MLX Whisper MCP Server logo

MLX Whisper MCP Server

by kachiO

A simple Model Context Protocol (MCP) server that provides audio transcription capabilities using MLX Whisper on Apple Silicon Macs. It allows transcribing audio files, base64-encoded data, and YouTube videos.

View on GitHub

Last updated: N/A

MLX Whisper MCP Server

A simple Model Context Protocol (MCP) server that provides audio transcription capabilities using MLX Whisper on Apple Silicon Macs.

Features

  • Transcribe audio files directly from disk
  • Transcribe audio from base64-encoded data
  • Download and transcribe YouTube videos
  • Uses the high-quality mlx-community/whisper-large-v3-turbo model
  • Self-contained script with automatic dependency management via uv run
  • Rich console output for easy debugging
  • Saves transcription text files alongside audio files

Requirements

  • Python 3.12 or higher
  • Apple Silicon Mac (M-series)
  • uv installed (pip install uv or curl -sS https://astral.sh/uv/install.sh | bash)

Quick Start

Run directly with uv run:

uv run mlx_whisper_mcp.py

That's it! The script will automatically install its own dependencies and start the MCP server.

Using with Claude Desktop

  1. Edit your Claude Desktop configuration file:
# On macOS:
code ~/Library/Application\ Support/Claude/claude_desktop_config.json

# On Windows:
code %APPDATA%\Claude\claude_desktop_config.json
  1. Add the MLX Whisper MCP server configuration:
{
  "mcpServers": {
    "mlx-whisper": {
      "command": "uv",
      "args": [
        "--directory",
        "/absolute/path/to/mlx_whisper_mcp/",
        "run",
        "mlx_whisper_mcp.py"
      ]
    }
  }
}
  1. Restart Claude Desktop

Available Tools

The server provides the following tools:

1. transcribe_file

Transcribes an audio file from a path on disk.

Parameters:

  • file_path: Path to the audio file
  • language: (Optional) Language code to force a specific language
  • task: "transcribe" or "translate" (translates to English)

2. transcribe_audio

Transcribes audio from base64-encoded data.

Parameters:

  • audio_data: Base64-encoded audio data
  • language: (Optional) Language code to force a specific language
  • file_format: Audio file format (wav, mp3, etc.)
  • task: "transcribe" or "translate" (translates to English)

3. download_youtube

Downloads a YouTube video.

Parameters:

  • url: YouTube video URL
  • keep_file: If True, keeps the downloaded file (default: True)

4. transcribe_youtube

Downloads and transcribes a YouTube video.

Parameters:

  • url: YouTube video URL
  • language: (Optional) Language code to force a specific language
  • task: "transcribe" or "translate" (translates to English)
  • keep_file: If True, keeps the downloaded file (default: True)

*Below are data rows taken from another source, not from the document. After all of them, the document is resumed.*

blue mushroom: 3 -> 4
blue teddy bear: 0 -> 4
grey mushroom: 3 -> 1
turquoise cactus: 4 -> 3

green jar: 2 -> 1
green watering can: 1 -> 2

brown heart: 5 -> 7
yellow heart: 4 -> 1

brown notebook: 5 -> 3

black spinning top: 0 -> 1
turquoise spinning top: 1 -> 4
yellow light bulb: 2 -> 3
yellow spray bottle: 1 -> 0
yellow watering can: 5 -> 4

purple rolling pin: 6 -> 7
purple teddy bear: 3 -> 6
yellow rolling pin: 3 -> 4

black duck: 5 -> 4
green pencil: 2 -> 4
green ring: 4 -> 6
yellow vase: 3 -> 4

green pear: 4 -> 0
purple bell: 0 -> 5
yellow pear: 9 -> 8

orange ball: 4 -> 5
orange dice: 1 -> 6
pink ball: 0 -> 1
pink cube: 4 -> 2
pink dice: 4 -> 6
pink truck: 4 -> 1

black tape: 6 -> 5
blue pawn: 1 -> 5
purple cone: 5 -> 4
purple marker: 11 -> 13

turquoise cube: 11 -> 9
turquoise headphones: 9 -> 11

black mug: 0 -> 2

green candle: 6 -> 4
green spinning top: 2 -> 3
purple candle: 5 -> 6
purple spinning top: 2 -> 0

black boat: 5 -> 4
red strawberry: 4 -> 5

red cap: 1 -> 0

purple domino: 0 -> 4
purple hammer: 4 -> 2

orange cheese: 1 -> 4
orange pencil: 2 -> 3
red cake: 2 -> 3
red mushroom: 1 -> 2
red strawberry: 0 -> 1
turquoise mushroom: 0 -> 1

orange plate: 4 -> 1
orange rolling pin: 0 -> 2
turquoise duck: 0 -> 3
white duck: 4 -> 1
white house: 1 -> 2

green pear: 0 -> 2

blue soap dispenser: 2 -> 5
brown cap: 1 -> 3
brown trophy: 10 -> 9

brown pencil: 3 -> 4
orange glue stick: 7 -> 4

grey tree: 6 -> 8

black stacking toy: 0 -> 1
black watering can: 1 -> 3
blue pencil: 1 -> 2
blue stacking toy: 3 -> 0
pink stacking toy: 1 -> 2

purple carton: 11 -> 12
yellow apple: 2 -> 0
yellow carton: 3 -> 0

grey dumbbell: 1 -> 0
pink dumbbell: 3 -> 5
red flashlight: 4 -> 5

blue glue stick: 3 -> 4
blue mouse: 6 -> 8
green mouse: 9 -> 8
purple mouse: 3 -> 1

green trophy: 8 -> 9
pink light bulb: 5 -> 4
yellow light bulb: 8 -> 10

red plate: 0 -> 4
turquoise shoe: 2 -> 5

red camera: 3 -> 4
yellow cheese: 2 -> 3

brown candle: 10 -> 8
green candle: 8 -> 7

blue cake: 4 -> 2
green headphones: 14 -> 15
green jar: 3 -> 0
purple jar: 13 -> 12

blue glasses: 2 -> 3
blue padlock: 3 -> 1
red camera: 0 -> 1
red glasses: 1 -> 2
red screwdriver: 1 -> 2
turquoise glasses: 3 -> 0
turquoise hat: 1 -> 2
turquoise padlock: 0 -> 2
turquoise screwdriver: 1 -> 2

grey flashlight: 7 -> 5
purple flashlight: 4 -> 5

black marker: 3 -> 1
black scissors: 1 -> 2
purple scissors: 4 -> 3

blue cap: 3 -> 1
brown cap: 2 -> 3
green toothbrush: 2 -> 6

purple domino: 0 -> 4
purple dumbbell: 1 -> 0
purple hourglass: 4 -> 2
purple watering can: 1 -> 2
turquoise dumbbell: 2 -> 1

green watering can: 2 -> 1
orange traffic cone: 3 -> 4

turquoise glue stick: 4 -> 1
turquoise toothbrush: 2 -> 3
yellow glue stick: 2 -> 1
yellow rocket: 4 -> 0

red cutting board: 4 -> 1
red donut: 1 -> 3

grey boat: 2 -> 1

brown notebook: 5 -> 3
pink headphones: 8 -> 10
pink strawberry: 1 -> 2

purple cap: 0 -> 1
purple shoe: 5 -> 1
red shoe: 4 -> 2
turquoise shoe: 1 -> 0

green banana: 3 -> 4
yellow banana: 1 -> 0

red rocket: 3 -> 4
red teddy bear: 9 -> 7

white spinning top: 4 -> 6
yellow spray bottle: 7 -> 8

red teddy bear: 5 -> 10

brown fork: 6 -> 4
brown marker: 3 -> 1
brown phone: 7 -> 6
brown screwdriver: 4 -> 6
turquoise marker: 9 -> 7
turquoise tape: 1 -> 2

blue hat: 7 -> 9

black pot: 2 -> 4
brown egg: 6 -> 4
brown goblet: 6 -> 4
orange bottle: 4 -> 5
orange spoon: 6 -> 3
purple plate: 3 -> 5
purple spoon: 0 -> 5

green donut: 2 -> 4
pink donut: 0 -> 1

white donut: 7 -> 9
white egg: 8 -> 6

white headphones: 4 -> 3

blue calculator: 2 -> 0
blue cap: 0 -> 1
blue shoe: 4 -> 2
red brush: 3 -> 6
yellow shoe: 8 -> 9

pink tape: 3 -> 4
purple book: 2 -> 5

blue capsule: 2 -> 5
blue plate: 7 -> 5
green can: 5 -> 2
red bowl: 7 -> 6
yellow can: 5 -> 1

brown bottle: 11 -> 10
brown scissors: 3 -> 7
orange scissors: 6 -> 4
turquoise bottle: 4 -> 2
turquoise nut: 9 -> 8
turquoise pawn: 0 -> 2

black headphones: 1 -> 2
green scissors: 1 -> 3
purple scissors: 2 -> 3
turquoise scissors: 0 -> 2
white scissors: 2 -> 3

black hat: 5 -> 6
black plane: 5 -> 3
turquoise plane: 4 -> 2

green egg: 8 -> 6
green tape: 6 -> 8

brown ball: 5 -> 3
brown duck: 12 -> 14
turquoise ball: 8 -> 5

Example Prompts for Claude Desktop

  • "Transcribe the audio file at /Users/username/Desktop/recording.mp3"
  • "Translate this Spanish audio recording to English" (when uploading an audio file)
  • "What is being said in this recording?" (when uploading an audio file)
  • "Download and transcribe this YouTube video: https://www.youtube.com/watch?v=dQw4w9WgXcQ"
  • "Download this YouTube video: https://www.youtube.com/watch?v=dQw4w9WgXcQ"

How It Works

This server uses the MCP Python SDK to expose MLX Whisper's transcription capabilities to clients like Claude. When a transcription is requested:

  1. The audio data is received (either as a file path, base64-encoded data, or YouTube URL)
  2. For YouTube URLs, the video is downloaded to ~/.mlx-whisper-mcp/downloads
  3. For base64 data, a temporary file is created
  4. MLX Whisper is used to perform the transcription
  5. The transcription text is saved to a .txt file alongside the audio file
  6. The transcription text is returned to the client
  7. Temporary files are cleaned up (unless keep_file=True)

Troubleshooting

  • Import Error: If you see an error about MLX Whisper not being found, make sure you're running on an Apple Silicon Mac
  • File Not Found: Make sure you're using absolute paths when referencing audio files
  • Memory Issues: Very long audio files may cause memory pressure with the large model
  • YouTube Download Errors: Some videos may be restricted or require authentication
  • JSON Errors: If you see "not valid JSON" errors in logs, make sure server logging output is properly directed to stderr

License

Apache License 2.0 See LICENSE for details.